原題:认识又如何?(直訳:ヨウをどう認識したのかな?)

クーは前回の引きでは手を貸さないと言っていましたが、すぐに戦う気になってくれてむしろ自分の方が手を出すなと言う立場になります。ちょっとツンデレっぽく見えますが、単純にすごく素直なだけなんでしょうね。結構クーはこういう台詞が多いです。クーが飛び出したおかげで被害がほとんど出なかったことは要塞都市にとって幸運です。ヨウだけで立ち向かっていたらおそらくオーグ―ゴーンが要塞都市の防御機構である程度ダメージを受けてから確実にとどめを刺す形になっていたでしょうから、少なくとも物的被害は今以上のものとなっていたはずです。現在のところ聖国真類は人類の一部と敵対的ではありますが、人類の敵の一部の敵でもありますので、うまく交渉できれば今回のクーとヨウのように共闘の余地があると期待したいです。
クーがオーグゴーンの拳に正面から龍息穿甲弾をぶつけずにまず側面から頭部を狙ったのは、第22話でヨウが龍息穿甲弾と遍く左手の正面対決を避けて喰い現貯める者の頭部を撃破した戦法を意識してのことでしょう。不完全燃焼からの再戦の申し出を断られたこともあってクーはここで自分がヨウと同じ戦法を成功させることで気を晴らしたかったのかもしれません。あの時は明らかにクー優勢ではありましたし、中文版ではヨウが茶化しつつも自分の負けだから再戦の必要はないと言ってもいるのですが、それでもクーには釈然としない部分が残っていたように思えます。クーが時々覗かせるヨウへのちょっとした対抗心には要領のいい弟に対する年の近い真面目な兄めいたものが感じられてなんだか微笑ましくなります。

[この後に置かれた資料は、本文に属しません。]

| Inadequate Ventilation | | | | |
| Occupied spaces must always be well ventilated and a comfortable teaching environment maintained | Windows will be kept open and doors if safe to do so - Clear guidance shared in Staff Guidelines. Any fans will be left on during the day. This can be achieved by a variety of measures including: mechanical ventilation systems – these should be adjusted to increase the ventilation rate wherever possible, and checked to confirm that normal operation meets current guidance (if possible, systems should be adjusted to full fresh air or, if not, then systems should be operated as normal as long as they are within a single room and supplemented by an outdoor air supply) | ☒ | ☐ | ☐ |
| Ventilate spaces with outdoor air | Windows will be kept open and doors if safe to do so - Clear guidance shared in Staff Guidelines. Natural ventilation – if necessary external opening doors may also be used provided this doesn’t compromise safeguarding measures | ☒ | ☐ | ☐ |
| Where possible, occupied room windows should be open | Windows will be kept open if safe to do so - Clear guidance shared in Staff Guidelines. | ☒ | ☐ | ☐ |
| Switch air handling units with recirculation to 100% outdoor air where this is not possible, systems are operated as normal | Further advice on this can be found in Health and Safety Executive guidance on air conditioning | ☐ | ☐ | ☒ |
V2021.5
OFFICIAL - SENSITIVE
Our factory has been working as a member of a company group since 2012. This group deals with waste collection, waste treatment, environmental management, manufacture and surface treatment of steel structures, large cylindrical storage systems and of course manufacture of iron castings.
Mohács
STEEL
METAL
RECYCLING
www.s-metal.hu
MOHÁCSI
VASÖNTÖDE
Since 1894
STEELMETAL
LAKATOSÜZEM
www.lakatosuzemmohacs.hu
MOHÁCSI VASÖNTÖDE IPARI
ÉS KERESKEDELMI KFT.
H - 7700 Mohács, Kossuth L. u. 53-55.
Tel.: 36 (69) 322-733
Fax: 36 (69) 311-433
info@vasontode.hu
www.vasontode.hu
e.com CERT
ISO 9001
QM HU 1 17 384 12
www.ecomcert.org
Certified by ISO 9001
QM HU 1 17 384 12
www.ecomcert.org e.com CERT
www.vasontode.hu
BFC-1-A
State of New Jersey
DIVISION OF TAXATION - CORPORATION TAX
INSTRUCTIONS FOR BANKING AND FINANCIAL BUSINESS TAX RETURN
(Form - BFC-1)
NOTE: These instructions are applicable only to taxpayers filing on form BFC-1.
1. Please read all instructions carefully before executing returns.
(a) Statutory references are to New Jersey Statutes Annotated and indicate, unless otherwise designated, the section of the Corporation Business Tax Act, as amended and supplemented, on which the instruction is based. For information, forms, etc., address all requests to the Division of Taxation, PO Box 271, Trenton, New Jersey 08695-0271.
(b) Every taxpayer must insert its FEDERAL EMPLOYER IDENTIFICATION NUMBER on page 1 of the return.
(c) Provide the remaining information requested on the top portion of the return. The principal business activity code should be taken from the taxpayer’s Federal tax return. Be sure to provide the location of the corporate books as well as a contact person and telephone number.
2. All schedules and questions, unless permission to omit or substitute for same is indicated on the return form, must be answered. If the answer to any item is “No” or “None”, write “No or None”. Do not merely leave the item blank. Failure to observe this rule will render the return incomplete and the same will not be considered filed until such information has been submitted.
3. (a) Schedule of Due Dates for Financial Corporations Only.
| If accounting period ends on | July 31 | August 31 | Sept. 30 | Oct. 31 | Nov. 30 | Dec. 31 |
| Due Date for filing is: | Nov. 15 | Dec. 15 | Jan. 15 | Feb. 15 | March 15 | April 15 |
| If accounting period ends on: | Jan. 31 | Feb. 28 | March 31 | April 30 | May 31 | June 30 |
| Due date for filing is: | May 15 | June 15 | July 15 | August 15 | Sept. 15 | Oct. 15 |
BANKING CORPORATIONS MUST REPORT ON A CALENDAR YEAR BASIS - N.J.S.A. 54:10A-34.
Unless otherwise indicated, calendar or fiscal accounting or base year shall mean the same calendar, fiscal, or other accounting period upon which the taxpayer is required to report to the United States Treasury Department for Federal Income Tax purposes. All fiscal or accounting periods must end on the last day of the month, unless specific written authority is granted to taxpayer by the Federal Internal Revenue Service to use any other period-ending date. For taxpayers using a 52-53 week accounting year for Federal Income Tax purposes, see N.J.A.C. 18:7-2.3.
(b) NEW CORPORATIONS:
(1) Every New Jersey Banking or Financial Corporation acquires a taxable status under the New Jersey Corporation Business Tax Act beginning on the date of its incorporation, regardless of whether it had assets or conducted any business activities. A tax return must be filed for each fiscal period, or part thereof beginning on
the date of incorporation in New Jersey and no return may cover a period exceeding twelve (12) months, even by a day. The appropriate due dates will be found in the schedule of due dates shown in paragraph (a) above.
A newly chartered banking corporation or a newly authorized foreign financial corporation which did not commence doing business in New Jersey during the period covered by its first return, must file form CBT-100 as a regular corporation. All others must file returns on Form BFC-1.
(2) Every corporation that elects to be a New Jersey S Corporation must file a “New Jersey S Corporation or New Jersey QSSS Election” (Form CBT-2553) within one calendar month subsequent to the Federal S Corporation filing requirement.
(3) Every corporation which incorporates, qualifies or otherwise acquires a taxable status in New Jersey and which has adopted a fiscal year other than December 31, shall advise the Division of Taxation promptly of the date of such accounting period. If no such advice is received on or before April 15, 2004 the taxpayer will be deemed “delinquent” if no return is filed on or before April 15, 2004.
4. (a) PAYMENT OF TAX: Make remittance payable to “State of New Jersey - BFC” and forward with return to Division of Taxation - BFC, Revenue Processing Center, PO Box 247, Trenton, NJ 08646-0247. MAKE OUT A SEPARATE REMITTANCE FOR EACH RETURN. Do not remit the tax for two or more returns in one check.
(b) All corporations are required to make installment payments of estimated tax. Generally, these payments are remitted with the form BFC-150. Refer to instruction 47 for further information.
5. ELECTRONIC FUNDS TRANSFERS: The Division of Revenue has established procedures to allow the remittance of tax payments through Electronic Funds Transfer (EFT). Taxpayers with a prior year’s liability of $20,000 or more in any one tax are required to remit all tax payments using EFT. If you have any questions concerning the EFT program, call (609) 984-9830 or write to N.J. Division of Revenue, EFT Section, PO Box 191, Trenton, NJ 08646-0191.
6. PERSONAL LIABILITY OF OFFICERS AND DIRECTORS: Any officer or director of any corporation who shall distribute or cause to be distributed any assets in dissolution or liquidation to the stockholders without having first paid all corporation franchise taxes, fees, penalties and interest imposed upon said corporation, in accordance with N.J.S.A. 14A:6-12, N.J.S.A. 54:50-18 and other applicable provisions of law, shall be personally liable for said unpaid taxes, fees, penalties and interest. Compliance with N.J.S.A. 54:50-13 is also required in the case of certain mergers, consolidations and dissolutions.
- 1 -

クーの戦法はオーグゴーンと共にいる人間の行動を考慮していなかったために失敗しヨウの手助けを受けてしまうことになりますが、拳を真っ向から受けてもほとんどダメージを受けていないあたりはまさに聖国真類としての面目躍如といったところです。数十トンどころではない攻撃にも応えていない様子を見る限り、正面対決ならば万全な状態でも遍く左手では撃破は難しそうですね。それに続くオーグゴーンへの大量のミサイル類での攻撃でも凄まじい火力を見せてくれます。ちなみにこの時中文版ではオーグゴーンの皮膚組織の強固さについて言及していて、ただの力押しでなく至近距離で皮膚を破壊したあと距離をとって傷口を集中攻撃するという手順を取っていることがわかるようになっています。
このバトルは短く派手なものではありますが、クーが色々と頭を働かせながら戦っていることも十分に描写されていて見どころが多いです。
ヨウの側もいつもながらの判断力を見せ、ワンシーンで美味しいところを持っていってくれます。「急所は外した」は中文版を見る限りでは「急所は外せた」ではなく「急所を外されてしまった」の方の意味です。必要とあらば人間相手でも躊躇いもなく殺害に踏み切る割り切りの良さは初期からずっと続いてきましたが、それがこのシビアな世界観の中では頼りがいがあるものだともうすっかり読者にも信頼できるようになりました。それでいて時折年相応の少年らしさや人間らしさが垣間見えて、妙に切なくさせられるのがヨウという人物像の魅力です。